I have recently discussed NVIDIA’s acquisition of Arm and partnership with VMware. Those were recent because they were in lead up to GTC 2020, which has been happening this week. I’ve watched a few sessions concerning artificial intelligence (AI). It wasn’t until today that I saw something intriguing. Charlie Boyle, Vice President and General Manager, DGX Systems, presented with a top of “AI Infrastructure Trends for 2021.” It had one very interesting point indicating a movement of customers to the implementation of AI applications.
While I knew he is in charge of DGX, NVIDIA’s heavy duty server line aimed at AI, I’d hoped the general title would present broader corporate information. That didn’t really happen. For instance, I thought there might be a mention of Arm but there was nothing. Still, two pieces of information were indicative of more actual applications rather than sandboxes or training.
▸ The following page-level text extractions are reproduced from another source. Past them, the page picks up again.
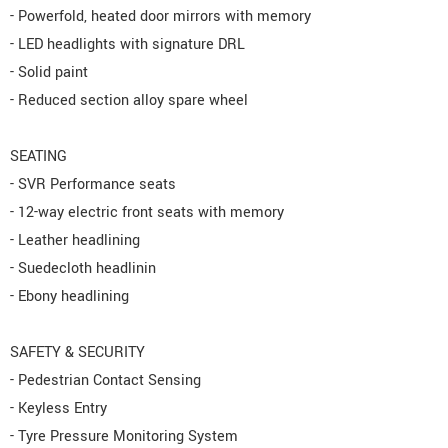
- Powerfold, heated door mirrors with memory
- LED headlights with signature DRL
- Solid paint
- Reduced section alloy spare wheel
SEATING
- SVR Performance seats
- 12-way electric front seats with memory
- Leather headlining
- Suedecloth headlinin
- Ebony headlining
SAFETY & SECURITY
- Pedestrian Contact Sensing
- Keyless Entry
- Tyre Pressure Monitoring System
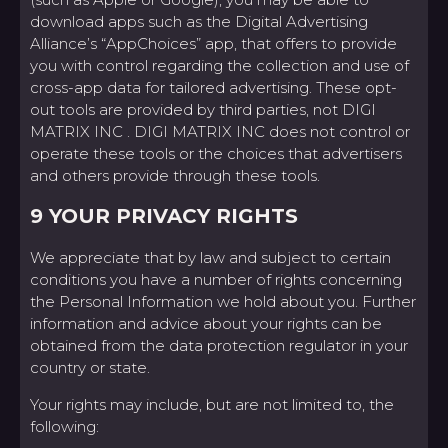
download apps such as the Digital Advertising
Alliance’s “AppChoices” app, that offers to provide
you with control regarding the collection and use of
cross-app data for tailored advertising. These opt-
out tools are provided by third parties, not DIGI
MATRIX INC . DIGI MATRIX INC does not control or
operate these tools or the choices that advertisers
and others provide through these tools.
9 YOUR PRIVACY RIGHTS
We appreciate that by law and subject to certain
conditions you have a number of rights concerning
the Personal Information we hold about you. Further
information and advice about your rights can be
obtained from the data protection regulator in your
country or state.
Your rights may include, but are not limited to, the
following:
That leads me to a quick soapbox tangent. I’ve heard too many hardware folks, focused on the data center and training, use the contrast between training and inference. Well, what do that think they’re training. It’s something called an inference engine. Training is inferencing, it’s just that the inferences change as more data is ingested. The proper contrast is between training and runtime, live applications.
Why that matters, even as a tangent, is that Mr. Boyle’s message made clear that NVIDIA was finally adding a real focus on run-time inferencing. While he had a lot of technical information that was focused on heavy training, he repeatedly mentioned runtime. That indicates that many of their main customers are moving applications out of training into heavy usage. That’s the market beginning to mature.
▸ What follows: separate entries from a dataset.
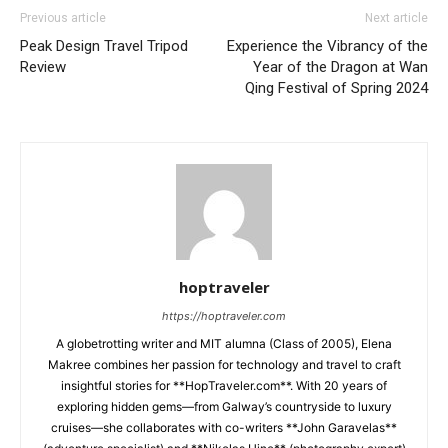
Previous article
Next article
Peak Design Travel Tripod
Experience the Vibrancy of the
Review
Year of the Dragon at Wan
Qing Festival of Spring 2024
hoptraveler
https://hoptraveler.com
A globetrotting writer and MIT alumna (Class of 2005), Elena
Makree combines her passion for technology and travel to craft
insightful stories for **HopTraveler.com**. With 20 years of
exploring hidden gems—from Galway’s countryside to luxury
cruises—she collaborates with co-writers **John Garavelas**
Also related to that was the one area in which he was clear clients were involved in runtime: natural language processing (NLP). I’ve pointed to NLP moving from “nice to have” into “must have”, and this mention shows that movement. It’s becoming standard in the industry, and has almost exclusively moved to deep learning. That means that large, B2C companies need serious data center support for the NLP interface systems.
The one, more technical, message, that I found very interesting is the change in GPU management. The standard has been that a GPU is focused on a single application, a single network. Charlie Boyle spent some time talking about a new software feature called the multi-instance GPU (MIG). NVIDIA can now manage up to seven different instances running on a single A100. While he spent far more time talking about how that can help developers, he did briefly mention runtime. Let me expand upon that.
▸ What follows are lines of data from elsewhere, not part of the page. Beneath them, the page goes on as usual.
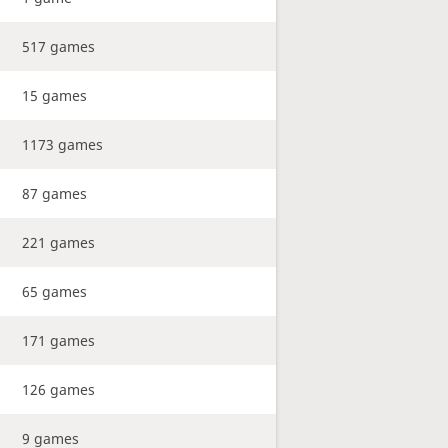
517 games
15 games
1173 games
87 games
221 games
65 games
171 games
126 games
9 games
Runtime deep learning isn’t changing the algorithm and doesn’t take the cycles (which drive both power consumption and latency of the inference engine) required in training. The engines are lighter, but they must also handle more individual transactions in place of the massive data batches used for training.
MIG means more than a company can run multiple AI driven application on the same server. What it really means is that, for instance, an automated call system or chat application, can have multiple instances running in smaller resource footprints. The effect is that end-user latency is better because a single instance isn’t overburdened, and that OPEX is more controlled because of more efficient use of the GPU. The benefits to the scalability of runtime inference are clear and MIG is a very nice enhancement to NVIDIA’s DGX line.
The things mentioned in that presentation show a clear indication that the market is moving. If NVIDIA wasn’t seeing demand, this wouldn’t be happening. While the message of the technical folks might still be a bit too focused on training, this presentation mentioned runtime more than I’ve previously heard. The industry application of AI is still relatively new, but this news does show clear movement towards support for real world applications.